- Also known as: Luke Baldwin Dixie Songbird Clyde Ashley
- Born: William Jennings Cox August 4, 1897 Eagle, West Virginia, U.S.
- Died: December 10, 1968 (aged 71)
- Genres: Country, folk
- Occupations: Singer-songwriter, musician
- Instruments: Vocals, guitar, harmonica
- Years active: 1927–1940
- Formerly of: Cliff Hobbs

= Bill Cox (folk musician) =

American folk singer

William Jennings Cox (August 4, 1897 – December 10, 1968) was an American folk singer known as the "Dixie Songbird", active from 1927 to 1940.

Born in Eagle, West Virginia, the son of a railroad worker, he began playing guitar and singing at parties around Charleston, West Virginia in the 1920s. From 1928, he had his own radio program on station WOBU, and won a recording contract with Gennett Records. He recorded over 40 songs between 1929 and 1931, including many cover versions of Jimmie Rodgers' songs, which the station played whenever Cox was unavailable.

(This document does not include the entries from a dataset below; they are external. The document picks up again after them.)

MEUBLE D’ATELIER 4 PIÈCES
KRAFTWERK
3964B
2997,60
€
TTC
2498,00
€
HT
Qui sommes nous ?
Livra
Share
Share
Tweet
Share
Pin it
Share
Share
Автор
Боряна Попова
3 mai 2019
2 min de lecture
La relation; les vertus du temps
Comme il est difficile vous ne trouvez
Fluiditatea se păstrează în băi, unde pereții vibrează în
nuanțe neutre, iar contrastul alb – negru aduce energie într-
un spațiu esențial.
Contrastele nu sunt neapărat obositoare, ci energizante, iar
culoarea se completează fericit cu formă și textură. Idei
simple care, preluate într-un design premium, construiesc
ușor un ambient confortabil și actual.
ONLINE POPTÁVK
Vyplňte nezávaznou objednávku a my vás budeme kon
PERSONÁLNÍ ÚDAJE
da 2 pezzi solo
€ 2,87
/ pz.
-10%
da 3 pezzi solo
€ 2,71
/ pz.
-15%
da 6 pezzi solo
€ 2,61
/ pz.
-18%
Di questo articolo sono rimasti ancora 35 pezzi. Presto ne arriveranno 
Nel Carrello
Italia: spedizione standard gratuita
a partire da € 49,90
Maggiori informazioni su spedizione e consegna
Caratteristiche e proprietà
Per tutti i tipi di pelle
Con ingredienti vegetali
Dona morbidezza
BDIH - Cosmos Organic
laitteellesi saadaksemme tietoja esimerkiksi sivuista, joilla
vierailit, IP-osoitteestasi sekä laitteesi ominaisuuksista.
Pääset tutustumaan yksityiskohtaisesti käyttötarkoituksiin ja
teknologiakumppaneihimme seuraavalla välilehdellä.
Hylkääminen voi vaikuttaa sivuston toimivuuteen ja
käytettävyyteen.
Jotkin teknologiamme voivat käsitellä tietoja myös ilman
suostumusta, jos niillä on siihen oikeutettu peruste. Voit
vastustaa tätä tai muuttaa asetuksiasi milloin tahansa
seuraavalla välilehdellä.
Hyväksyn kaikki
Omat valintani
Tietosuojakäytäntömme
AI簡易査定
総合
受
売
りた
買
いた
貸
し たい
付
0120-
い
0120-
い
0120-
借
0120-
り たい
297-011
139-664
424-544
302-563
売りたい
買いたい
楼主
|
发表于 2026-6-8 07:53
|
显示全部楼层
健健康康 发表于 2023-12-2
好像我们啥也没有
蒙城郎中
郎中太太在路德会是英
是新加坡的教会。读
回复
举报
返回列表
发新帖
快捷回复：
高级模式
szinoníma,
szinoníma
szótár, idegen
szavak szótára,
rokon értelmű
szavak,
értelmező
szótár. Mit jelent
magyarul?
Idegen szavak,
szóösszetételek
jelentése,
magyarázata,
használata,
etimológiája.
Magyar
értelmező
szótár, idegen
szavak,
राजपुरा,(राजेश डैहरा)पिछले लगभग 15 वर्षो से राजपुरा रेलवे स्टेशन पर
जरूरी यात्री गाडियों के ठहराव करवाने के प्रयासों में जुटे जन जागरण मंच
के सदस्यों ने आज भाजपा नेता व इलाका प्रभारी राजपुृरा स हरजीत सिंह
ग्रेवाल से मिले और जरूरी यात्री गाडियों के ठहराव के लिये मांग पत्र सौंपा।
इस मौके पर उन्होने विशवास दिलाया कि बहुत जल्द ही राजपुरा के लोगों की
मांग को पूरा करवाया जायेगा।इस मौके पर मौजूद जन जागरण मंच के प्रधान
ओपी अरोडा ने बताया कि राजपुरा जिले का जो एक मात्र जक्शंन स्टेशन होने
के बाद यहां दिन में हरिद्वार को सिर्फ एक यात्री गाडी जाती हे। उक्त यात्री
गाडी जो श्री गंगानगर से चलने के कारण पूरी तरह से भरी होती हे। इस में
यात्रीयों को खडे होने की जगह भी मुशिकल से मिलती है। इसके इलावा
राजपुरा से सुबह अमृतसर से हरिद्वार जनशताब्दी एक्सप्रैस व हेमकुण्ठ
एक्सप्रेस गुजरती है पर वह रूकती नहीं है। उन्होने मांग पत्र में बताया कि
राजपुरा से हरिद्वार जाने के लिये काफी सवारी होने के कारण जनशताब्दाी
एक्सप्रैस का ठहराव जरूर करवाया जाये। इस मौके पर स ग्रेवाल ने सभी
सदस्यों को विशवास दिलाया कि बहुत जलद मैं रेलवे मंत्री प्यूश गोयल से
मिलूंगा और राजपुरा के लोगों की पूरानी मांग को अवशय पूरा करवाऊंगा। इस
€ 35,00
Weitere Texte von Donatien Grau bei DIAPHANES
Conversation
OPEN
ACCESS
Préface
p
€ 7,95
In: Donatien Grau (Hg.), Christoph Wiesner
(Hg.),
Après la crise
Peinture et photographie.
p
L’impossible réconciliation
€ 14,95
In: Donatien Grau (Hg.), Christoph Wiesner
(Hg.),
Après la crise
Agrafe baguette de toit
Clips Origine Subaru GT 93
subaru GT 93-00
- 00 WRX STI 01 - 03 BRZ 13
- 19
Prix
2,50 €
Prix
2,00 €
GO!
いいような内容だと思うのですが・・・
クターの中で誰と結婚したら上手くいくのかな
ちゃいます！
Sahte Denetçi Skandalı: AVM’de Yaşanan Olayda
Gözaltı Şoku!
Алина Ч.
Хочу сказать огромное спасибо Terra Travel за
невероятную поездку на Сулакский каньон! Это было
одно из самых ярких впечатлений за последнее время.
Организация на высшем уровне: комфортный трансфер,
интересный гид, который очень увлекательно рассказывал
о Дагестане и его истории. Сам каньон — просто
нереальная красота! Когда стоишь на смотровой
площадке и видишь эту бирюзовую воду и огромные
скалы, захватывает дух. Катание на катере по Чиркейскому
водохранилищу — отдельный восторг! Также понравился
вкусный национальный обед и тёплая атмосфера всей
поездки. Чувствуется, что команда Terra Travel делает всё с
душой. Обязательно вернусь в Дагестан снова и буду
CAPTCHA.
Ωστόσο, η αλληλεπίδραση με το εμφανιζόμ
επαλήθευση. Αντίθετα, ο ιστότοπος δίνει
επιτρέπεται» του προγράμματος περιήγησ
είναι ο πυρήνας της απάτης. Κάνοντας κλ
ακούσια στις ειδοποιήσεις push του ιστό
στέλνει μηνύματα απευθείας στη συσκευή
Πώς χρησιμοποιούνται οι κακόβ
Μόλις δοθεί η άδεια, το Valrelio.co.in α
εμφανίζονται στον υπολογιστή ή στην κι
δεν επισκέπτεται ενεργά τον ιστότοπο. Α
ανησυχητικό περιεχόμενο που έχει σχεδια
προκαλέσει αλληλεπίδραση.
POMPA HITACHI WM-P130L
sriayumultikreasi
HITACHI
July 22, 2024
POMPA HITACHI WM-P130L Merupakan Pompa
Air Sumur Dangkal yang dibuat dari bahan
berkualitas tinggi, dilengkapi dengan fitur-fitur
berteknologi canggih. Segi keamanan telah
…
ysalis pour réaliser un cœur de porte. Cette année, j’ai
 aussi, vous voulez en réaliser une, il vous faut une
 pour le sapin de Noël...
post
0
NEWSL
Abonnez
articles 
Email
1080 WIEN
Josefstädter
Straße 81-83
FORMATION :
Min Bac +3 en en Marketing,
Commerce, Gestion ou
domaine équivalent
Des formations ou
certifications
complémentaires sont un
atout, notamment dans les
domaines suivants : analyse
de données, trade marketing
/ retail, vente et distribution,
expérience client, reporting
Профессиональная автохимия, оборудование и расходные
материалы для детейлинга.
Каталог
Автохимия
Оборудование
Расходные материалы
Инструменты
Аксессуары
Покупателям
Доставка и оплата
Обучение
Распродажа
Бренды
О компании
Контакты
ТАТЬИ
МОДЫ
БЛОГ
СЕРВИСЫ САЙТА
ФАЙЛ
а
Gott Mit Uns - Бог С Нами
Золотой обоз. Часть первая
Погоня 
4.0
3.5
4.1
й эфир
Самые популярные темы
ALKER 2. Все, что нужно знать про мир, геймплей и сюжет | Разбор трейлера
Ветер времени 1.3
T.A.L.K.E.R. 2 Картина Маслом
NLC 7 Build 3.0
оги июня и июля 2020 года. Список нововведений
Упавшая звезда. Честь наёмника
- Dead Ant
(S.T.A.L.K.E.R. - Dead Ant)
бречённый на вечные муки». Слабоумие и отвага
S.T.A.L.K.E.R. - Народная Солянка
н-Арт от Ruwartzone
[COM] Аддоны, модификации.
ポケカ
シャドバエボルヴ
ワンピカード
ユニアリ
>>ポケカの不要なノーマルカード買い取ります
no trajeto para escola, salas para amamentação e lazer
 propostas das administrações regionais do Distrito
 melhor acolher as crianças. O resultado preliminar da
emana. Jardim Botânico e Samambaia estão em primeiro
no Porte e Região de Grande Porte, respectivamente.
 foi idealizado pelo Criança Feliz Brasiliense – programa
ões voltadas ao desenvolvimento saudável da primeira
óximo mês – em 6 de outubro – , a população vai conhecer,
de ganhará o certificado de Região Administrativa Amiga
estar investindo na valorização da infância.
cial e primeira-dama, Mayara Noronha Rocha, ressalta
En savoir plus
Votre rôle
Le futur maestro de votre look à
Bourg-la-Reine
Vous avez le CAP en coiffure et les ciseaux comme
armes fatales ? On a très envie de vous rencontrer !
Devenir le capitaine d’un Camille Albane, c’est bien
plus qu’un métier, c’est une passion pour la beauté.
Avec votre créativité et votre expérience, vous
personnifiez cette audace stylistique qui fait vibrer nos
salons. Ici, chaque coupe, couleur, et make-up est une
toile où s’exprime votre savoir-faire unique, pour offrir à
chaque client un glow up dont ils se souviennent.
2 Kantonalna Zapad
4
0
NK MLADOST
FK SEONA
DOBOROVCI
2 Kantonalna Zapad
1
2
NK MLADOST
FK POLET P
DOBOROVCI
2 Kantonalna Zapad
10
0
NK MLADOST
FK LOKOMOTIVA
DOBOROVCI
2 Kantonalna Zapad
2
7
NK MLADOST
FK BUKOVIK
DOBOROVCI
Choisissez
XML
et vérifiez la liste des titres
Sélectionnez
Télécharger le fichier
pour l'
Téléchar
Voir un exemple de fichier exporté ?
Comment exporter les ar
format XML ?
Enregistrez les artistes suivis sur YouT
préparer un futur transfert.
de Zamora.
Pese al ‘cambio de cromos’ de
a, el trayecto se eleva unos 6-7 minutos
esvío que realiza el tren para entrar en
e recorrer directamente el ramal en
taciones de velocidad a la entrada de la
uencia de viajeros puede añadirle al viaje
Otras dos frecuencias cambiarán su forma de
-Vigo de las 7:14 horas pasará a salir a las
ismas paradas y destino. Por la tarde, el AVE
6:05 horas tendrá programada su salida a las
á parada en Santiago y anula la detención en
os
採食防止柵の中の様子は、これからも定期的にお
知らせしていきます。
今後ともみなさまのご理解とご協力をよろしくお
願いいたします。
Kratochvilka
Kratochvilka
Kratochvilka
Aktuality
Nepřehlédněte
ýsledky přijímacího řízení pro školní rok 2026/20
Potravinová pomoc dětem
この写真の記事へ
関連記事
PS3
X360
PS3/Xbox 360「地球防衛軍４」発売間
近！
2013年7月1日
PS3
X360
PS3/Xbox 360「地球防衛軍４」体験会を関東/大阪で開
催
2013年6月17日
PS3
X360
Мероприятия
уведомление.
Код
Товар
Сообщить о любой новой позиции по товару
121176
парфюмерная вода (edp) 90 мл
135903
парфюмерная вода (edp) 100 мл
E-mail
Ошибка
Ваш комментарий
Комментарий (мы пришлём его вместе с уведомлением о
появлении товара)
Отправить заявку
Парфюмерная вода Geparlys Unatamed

He moved to the American Record Corporation in 1933, under producer Art Satherley, and often recorded duets with the much younger singer Cliff Hobbs (1916 – 1961). They recorded some 60 songs together during the 1930s, including "Filipino Baby" and "Sparkling Brown Eyes".

After retiring in 1940, Cox ended up falling on hard times. He was rediscovered in 1966 living in poverty in a converted chicken coop, but died before he was able to make further public appearances.